#### REQUIRED WORK:
Please reproduce the text of every one of the records below character for character, omitting the pictures.

─── ENTRIES SHOWN ───

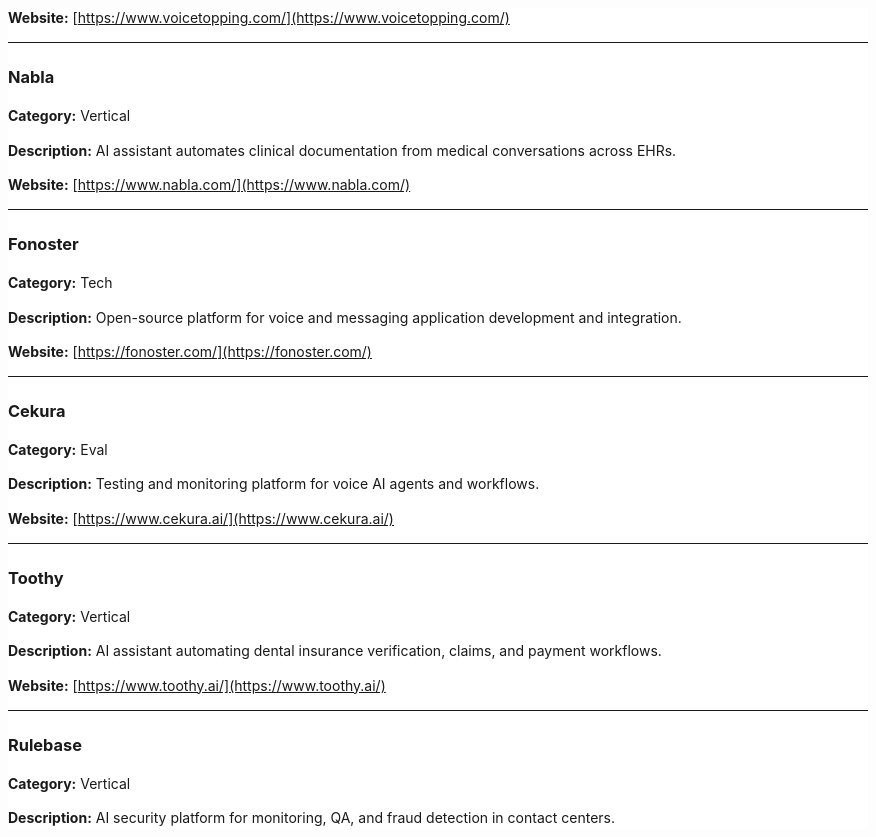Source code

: **Website:** [https://www.voicetopping.com/](https://www.voicetopping.com/)

---

### <a id='nabla'></a>Nabla

**Category:** Vertical

**Description:** AI assistant automates clinical documentation from medical conversations across EHRs.



**Website:** [https://www.nabla.com/](https://www.nabla.com/)

---

### <a id='fonoster'></a>Fonoster

**Category:** Tech

**Description:** Open-source platform for voice and messaging application development and integration.



**Website:** [https://fonoster.com/](https://fonoster.com/)

---

### <a id='cekura'></a>Cekura

**Category:** Eval

**Description:** Testing and monitoring platform for voice AI agents and workflows.



**Website:** [https://www.cekura.ai/](https://www.cekura.ai/)

---

### <a id='toothy'></a>Toothy

**Category:** Vertical

**Description:** AI assistant automating dental insurance verification, claims, and payment workflows.



**Website:** [https://www.toothy.ai/](https://www.toothy.ai/)

---

### <a id='rulebase'></a>Rulebase

**Category:** Vertical

**Description:** AI security platform for monitoring, QA, and fraud detection in contact centers.
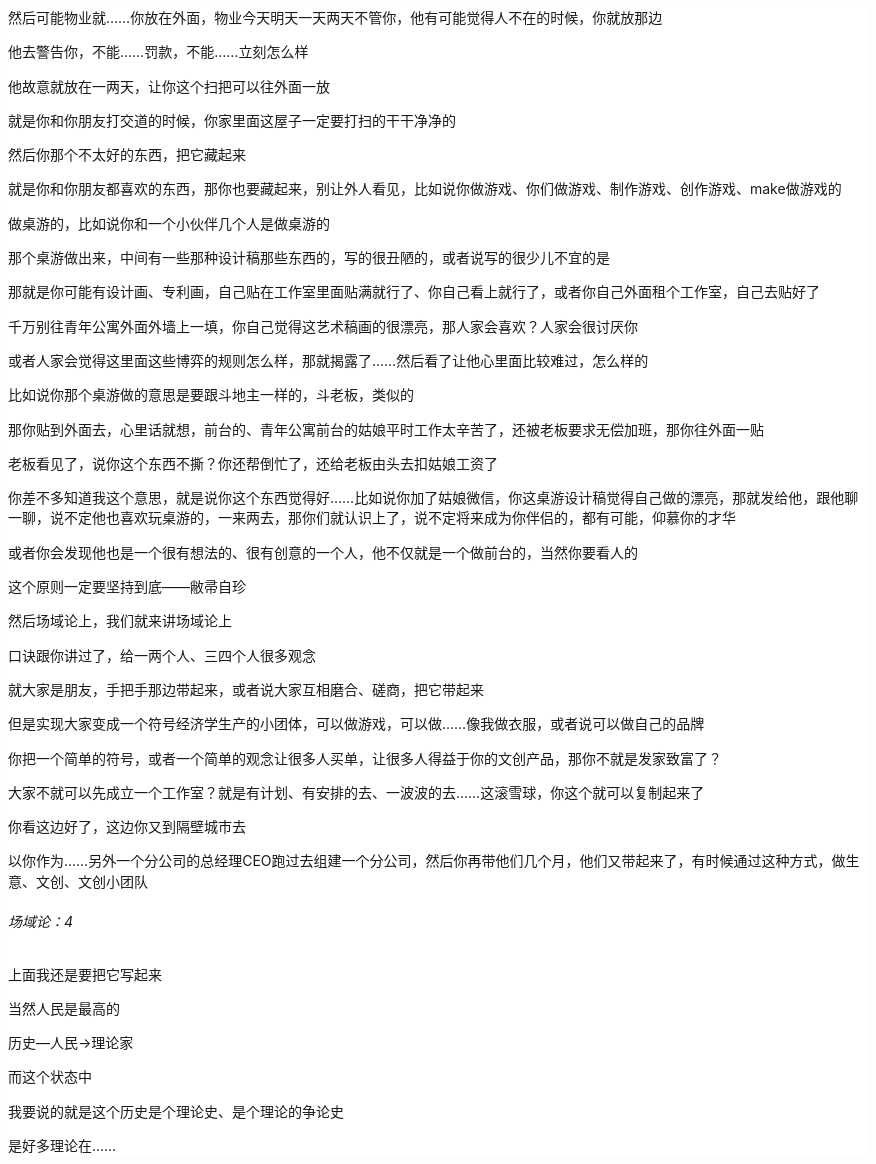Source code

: 然后可能物业就……你放在外面，物业今天明天一天两天不管你，他有可能觉得人不在的时候，你就放那边

他去警告你，不能……罚款，不能……立刻怎么样

他故意就放在一两天，让你这个扫把可以往外面一放

就是你和你朋友打交道的时候，你家里面这屋子一定要打扫的干干净净的

然后你那个不太好的东西，把它藏起来

就是你和你朋友都喜欢的东西，那你也要藏起来，别让外人看见，比如说你做游戏、你们做游戏、制作游戏、创作游戏、make做游戏的

做桌游的，比如说你和一个小伙伴几个人是做桌游的

那个桌游做出来，中间有一些那种设计稿那些东西的，写的很丑陋的，或者说写的很少儿不宜的是

那就是你可能有设计画、专利画，自己贴在工作室里面贴满就行了、你自己看上就行了，或者你自己外面租个工作室，自己去贴好了

千万别往青年公寓外面外墙上一填，你自己觉得这艺术稿画的很漂亮，那人家会喜欢？人家会很讨厌你

或者人家会觉得这里面这些博弈的规则怎么样，那就揭露了……然后看了让他心里面比较难过，怎么样的

比如说你那个桌游做的意思是要跟斗地主一样的，斗老板，类似的

那你贴到外面去，心里话就想，前台的、青年公寓前台的姑娘平时工作太辛苦了，还被老板要求无偿加班，那你往外面一贴

老板看见了，说你这个东西不撕？你还帮倒忙了，还给老板由头去扣姑娘工资了

你差不多知道我这个意思，就是说你这个东西觉得好……比如说你加了姑娘微信，你这桌游设计稿觉得自己做的漂亮，那就发给他，跟他聊一聊，说不定他也喜欢玩桌游的，一来两去，那你们就认识上了，说不定将来成为你伴侣的，都有可能，仰慕你的才华

或者你会发现他也是一个很有想法的、很有创意的一个人，他不仅就是一个做前台的，当然你要看人的

这个原则一定要坚持到底——敝帚自珍

然后场域论上，我们就来讲场域论上

口诀跟你讲过了，给一两个人、三四个人很多观念

就大家是朋友，手把手那边带起来，或者说大家互相磨合、磋商，把它带起来

但是实现大家变成一个符号经济学生产的小团体，可以做游戏，可以做……像我做衣服，或者说可以做自己的品牌

你把一个简单的符号，或者一个简单的观念让很多人买单，让很多人得益于你的文创产品，那你不就是发家致富了？

大家不就可以先成立一个工作室？就是有计划、有安排的去、一波波的去……这滚雪球，你这个就可以复制起来了

你看这边好了，这边你又到隔壁城市去

以你作为……另外一个分公司的总经理CEO跑过去组建一个分公司，然后你再带他们几个月，他们又带起来了，有时候通过这种方式，做生意、文创、文创小团队

###### 场域论：4

上面我还是要把它写起来

当然人民是最高的

历史—人民→理论家

而这个状态中

我要说的就是这个历史是个理论史、是个理论的争论史

是好多理论在……
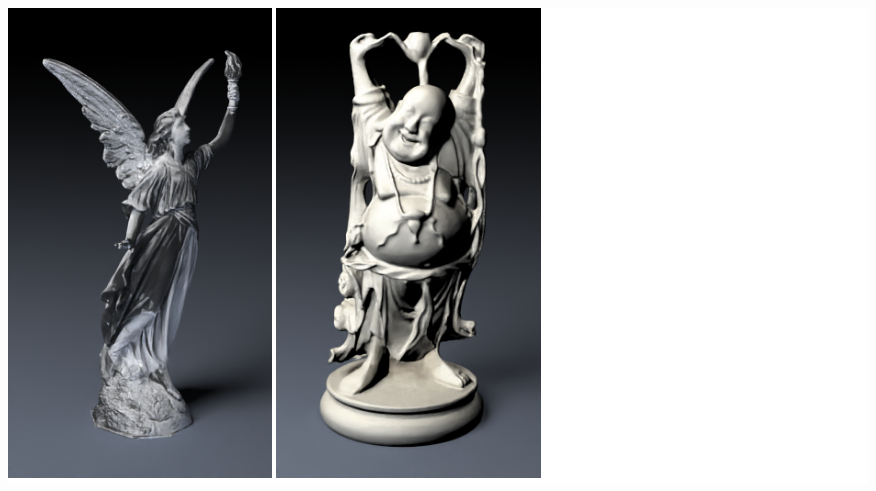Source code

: <img src="images/angel_mesh_denoised.png" height="470">
<img src="images/buddha_mesh_denoised.png" height="470">
</p>
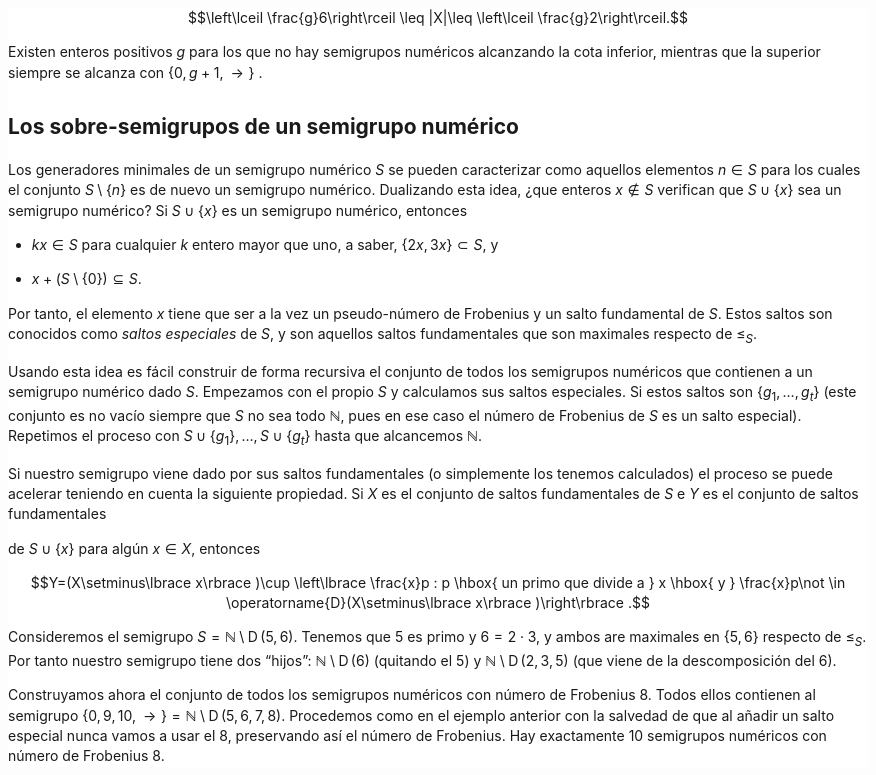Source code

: $$\left\lceil \frac{g}6\right\rceil \leq  |X|\leq \left\lceil
\frac{g}2\right\rceil.$$ 

Existen enteros positivos $g$ para los que no
hay semigrupos numéricos alcanzando la cota inferior, mientras que la
superior siempre se alcanza con $\lbrace 0,g+1,\to\rbrace$ .

## Los sobre-semigrupos de un semigrupo numérico

Los generadores minimales de un semigrupo numérico $S$ se pueden
caracterizar como aquellos elementos $n\in S$ para los cuales el
conjunto $S\setminus\lbrace n\rbrace$  es de nuevo un semigrupo numérico. Dualizando
esta idea, ¿que enteros $x\not\in S$ verifican que $S\cup\lbrace x\rbrace$  sea un
semigrupo numérico? Si $S\cup\lbrace x\rbrace$  es un semigrupo numérico, entonces

-   $k x\in S$ para cualquier $k$ entero mayor que uno, a saber,
    $\lbrace 2x,3x\rbrace \subset S$, y

-   $x+(S\setminus\lbrace 0\rbrace )\subseteq S$.

Por tanto, el elemento $x$ tiene que ser a la vez un pseudo-número de
Frobenius y un salto fundamental de $S$. Estos saltos son conocidos como
*saltos especiales* de $S$, y son aquellos saltos fundamentales que son
maximales respecto de $\leq_S$.

Usando esta idea es fácil construir de forma recursiva el conjunto de
todos los semigrupos numéricos que contienen a un semigrupo numérico
dado $S$. Empezamos con el propio $S$ y calculamos sus saltos
especiales. Si estos saltos son $\lbrace g_1,\ldots, g_t\rbrace$  (este conjunto es
no vacío siempre que $S$ no sea todo $\mathbb{N}$, pues en ese caso el número de
Frobenius de $S$ es un salto especial). Repetimos el proceso con
$S\cup\lbrace g_1\rbrace ,\ldots,S\cup\lbrace g_t\rbrace$  hasta que alcancemos $\mathbb{N}$.

Si nuestro semigrupo viene dado por sus saltos fundamentales (o
simplemente los tenemos calculados) el proceso se puede acelerar
teniendo en cuenta la siguiente propiedad. Si $X$ es el conjunto de
saltos fundamentales de $S$ e $Y$ es el conjunto de saltos fundamentales

de $S\cup \lbrace x\rbrace$  para algún $x\in X$, entonces

$$Y=(X\setminus\lbrace x\rbrace )\cup \left\lbrace  \frac{x}p : p \hbox{ un primo que divide a } x \hbox{
y } \frac{x}p\not \in \operatorname{D}(X\setminus\lbrace x\rbrace )\right\rbrace .$$

Consideremos el semigrupo $S=\mathbb{N}\setminus\operatorname{D}(5,6)$. Tenemos que $5$ es
primo y $6=2\cdot 3$, y ambos are maximales en $\lbrace 5,6\rbrace$  respecto de
$\leq_S$. Por tanto nuestro semigrupo tiene dos “hijos”:
$\mathbb{N}\setminus\operatorname{D}(6)$ (quitando el $5$) y $\mathbb{N}\setminus\operatorname{D}(2,3,5)$ (que viene
de la descomposición del $6$). 

Construyamos ahora el conjunto de todos los semigrupos numéricos con
número de Frobenius 8. Todos ellos contienen al semigrupo
$\lbrace 0,9,10,\to\rbrace =\mathbb{N}\setminus\operatorname{D}(5,6,7,8)$. Procedemos como en el ejemplo
anterior con la salvedad de que al añadir un salto especial nunca vamos
a usar el 8, preservando así el número de Frobenius. Hay exactamente 10 semigrupos numéricos con número de
Frobenius 8.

───

#### RESPONSE:
Source code

: **Website:** [https://www.voicetopping.com/](https://www.voicetopping.com/)

---

### <a id='nabla'></a>Nabla

**Category:** Vertical

**Description:** AI assistant automates clinical documentation from medical conversations across EHRs.



**Website:** [https://www.nabla.com/](https://www.nabla.com/)

---

### <a id='fonoster'></a>Fonoster

**Category:** Tech

**Description:** Open-source platform for voice and messaging application development and integration.



**Website:** [https://fonoster.com/](https://fonoster.com/)

---

### <a id='cekura'></a>Cekura

**Category:** Eval

**Description:** Testing and monitoring platform for voice AI agents and workflows.



**Website:** [https://www.cekura.ai/](https://www.cekura.ai/)

---

### <a id='toothy'></a>Toothy

**Category:** Vertical

**Description:** AI assistant automating dental insurance verification, claims, and payment workflows.



**Website:** [https://www.toothy.ai/](https://www.toothy.ai/)

---

### <a id='rulebase'></a>Rulebase

**Category:** Vertical

**Description:** AI security platform for monitoring, QA, and fraud detection in contact centers.
Source code

: 然后可能物业就……你放在外面，物业今天明天一天两天不管你，他有可能觉得人不在的时候，你就放那边

他去警告你，不能……罚款，不能……立刻怎么样

他故意就放在一两天，让你这个扫把可以往外面一放

就是你和你朋友打交道的时候，你家里面这屋子一定要打扫的干干净净的

然后你那个不太好的东西，把它藏起来

就是你和你朋友都喜欢的东西，那你也要藏起来，别让外人看见，比如说你做游戏、你们做游戏、制作游戏、创作游戏、make做游戏的

做桌游的，比如说你和一个小伙伴几个人是做桌游的

那个桌游做出来，中间有一些那种设计稿那些东西的，写的很丑陋的，或者说写的很少儿不宜的是

那就是你可能有设计画、专利画，自己贴在工作室里面贴满就行了、你自己看上就行了，或者你自己外面租个工作室，自己去贴好了

千万别往青年公寓外面外墙上一填，你自己觉得这艺术稿画的很漂亮，那人家会喜欢？人家会很讨厌你

或者人家会觉得这里面这些博弈的规则怎么样，那就揭露了……然后看了让他心里面比较难过，怎么样的

比如说你那个桌游做的意思是要跟斗地主一样的，斗老板，类似的

那你贴到外面去，心里话就想，前台的、青年公寓前台的姑娘平时工作太辛苦了，还被老板要求无偿加班，那你往外面一贴

老板看见了，说你这个东西不撕？你还帮倒忙了，还给老板由头去扣姑娘工资了

你差不多知道我这个意思，就是说你这个东西觉得好……比如说你加了姑娘微信，你这桌游设计稿觉得自己做的漂亮，那就发给他，跟他聊一聊，说不定他也喜欢玩桌游的，一来两去，那你们就认识上了，说不定将来成为你伴侣的，都有可能，仰慕你的才华

或者你会发现他也是一个很有想法的、很有创意的一个人，他不仅就是一个做前台的，当然你要看人的

这个原则一定要坚持到底——敝帚自珍

然后场域论上，我们就来讲场域论上

口诀跟你讲过了，给一两个人、三四个人很多观念

就大家是朋友，手把手那边带起来，或者说大家互相磨合、磋商，把它带起来

但是实现大家变成一个符号经济学生产的小团体，可以做游戏，可以做……像我做衣服，或者说可以做自己的品牌

你把一个简单的符号，或者一个简单的观念让很多人买单，让很多人得益于你的文创产品，那你不就是发家致富了？

大家不就可以先成立一个工作室？就是有计划、有安排的去、一波波的去……这滚雪球，你这个就可以复制起来了

你看这边好了，这边你又到隔壁城市去

以你作为……另外一个分公司的总经理CEO跑过去组建一个分公司，然后你再带他们几个月，他们又带起来了，有时候通过这种方式，做生意、文创、文创小团队

###### 场域论：4

上面我还是要把它写起来

当然人民是最高的

历史—人民→理论家

而这个状态中

我要说的就是这个历史是个理论史、是个理论的争论史

是好多理论在……
Source code

: <img src="images/angel_mesh_denoised.png" height="470">
<img src="images/buddha_mesh_denoised.png" height="470">
</p>
Source code

: $$\left\lceil \frac{g}6\right\rceil \leq  |X|\leq \left\lceil
\frac{g}2\right\rceil.$$ 

Existen enteros positivos $g$ para los que no
hay semigrupos numéricos alcanzando la cota inferior, mientras que la
superior siempre se alcanza con $\lbrace 0,g+1,\to\rbrace$ .

## Los sobre-semigrupos de un semigrupo numérico

Los generadores minimales de un semigrupo numérico $S$ se pueden
caracterizar como aquellos elementos $n\in S$ para los cuales el
conjunto $S\setminus\lbrace n\rbrace$  es de nuevo un semigrupo numérico. Dualizando
esta idea, ¿que enteros $x\not\in S$ verifican que $S\cup\lbrace x\rbrace$  sea un
semigrupo numérico? Si $S\cup\lbrace x\rbrace$  es un semigrupo numérico, entonces

-   $k x\in S$ para cualquier $k$ entero mayor que uno, a saber,
    $\lbrace 2x,3x\rbrace \subset S$, y

-   $x+(S\setminus\lbrace 0\rbrace )\subseteq S$.

Por tanto, el elemento $x$ tiene que ser a la vez un pseudo-número de
Frobenius y un salto fundamental de $S$. Estos saltos son conocidos como
*saltos especiales* de $S$, y son aquellos saltos fundamentales que son
maximales respecto de $\leq_S$.

Usando esta idea es fácil construir de forma recursiva el conjunto de
todos los semigrupos numéricos que contienen a un semigrupo numérico
dado $S$. Empezamos con el propio $S$ y calculamos sus saltos
especiales. Si estos saltos son $\lbrace g_1,\ldots, g_t\rbrace$  (este conjunto es
no vacío siempre que $S$ no sea todo $\mathbb{N}$, pues en ese caso el número de
Frobenius de $S$ es un salto especial). Repetimos el proceso con
$S\cup\lbrace g_1\rbrace ,\ldots,S\cup\lbrace g_t\rbrace$  hasta que alcancemos $\mathbb{N}$.

Si nuestro semigrupo viene dado por sus saltos fundamentales (o
simplemente los tenemos calculados) el proceso se puede acelerar
teniendo en cuenta la siguiente propiedad. Si $X$ es el conjunto de
saltos fundamentales de $S$ e $Y$ es el conjunto de saltos fundamentales

de $S\cup \lbrace x\rbrace$  para algún $x\in X$, entonces

$$Y=(X\setminus\lbrace x\rbrace )\cup \left\lbrace  \frac{x}p : p \hbox{ un primo que divide a } x \hbox{
y } \frac{x}p\not \in \operatorname{D}(X\setminus\lbrace x\rbrace )\right\rbrace .$$

Consideremos el semigrupo $S=\mathbb{N}\setminus\operatorname{D}(5,6)$. Tenemos que $5$ es
primo y $6=2\cdot 3$, y ambos are maximales en $\lbrace 5,6\rbrace$  respecto de
$\leq_S$. Por tanto nuestro semigrupo tiene dos “hijos”:
$\mathbb{N}\setminus\operatorname{D}(6)$ (quitando el $5$) y $\mathbb{N}\setminus\operatorname{D}(2,3,5)$ (que viene
de la descomposición del $6$). 

Construyamos ahora el conjunto de todos los semigrupos numéricos con
número de Frobenius 8. Todos ellos contienen al semigrupo
$\lbrace 0,9,10,\to\rbrace =\mathbb{N}\setminus\operatorname{D}(5,6,7,8)$. Procedemos como en el ejemplo
anterior con la salvedad de que al añadir un salto especial nunca vamos
a usar el 8, preservando así el número de Frobenius. Hay exactamente 10 semigrupos numéricos con número de
Frobenius 8.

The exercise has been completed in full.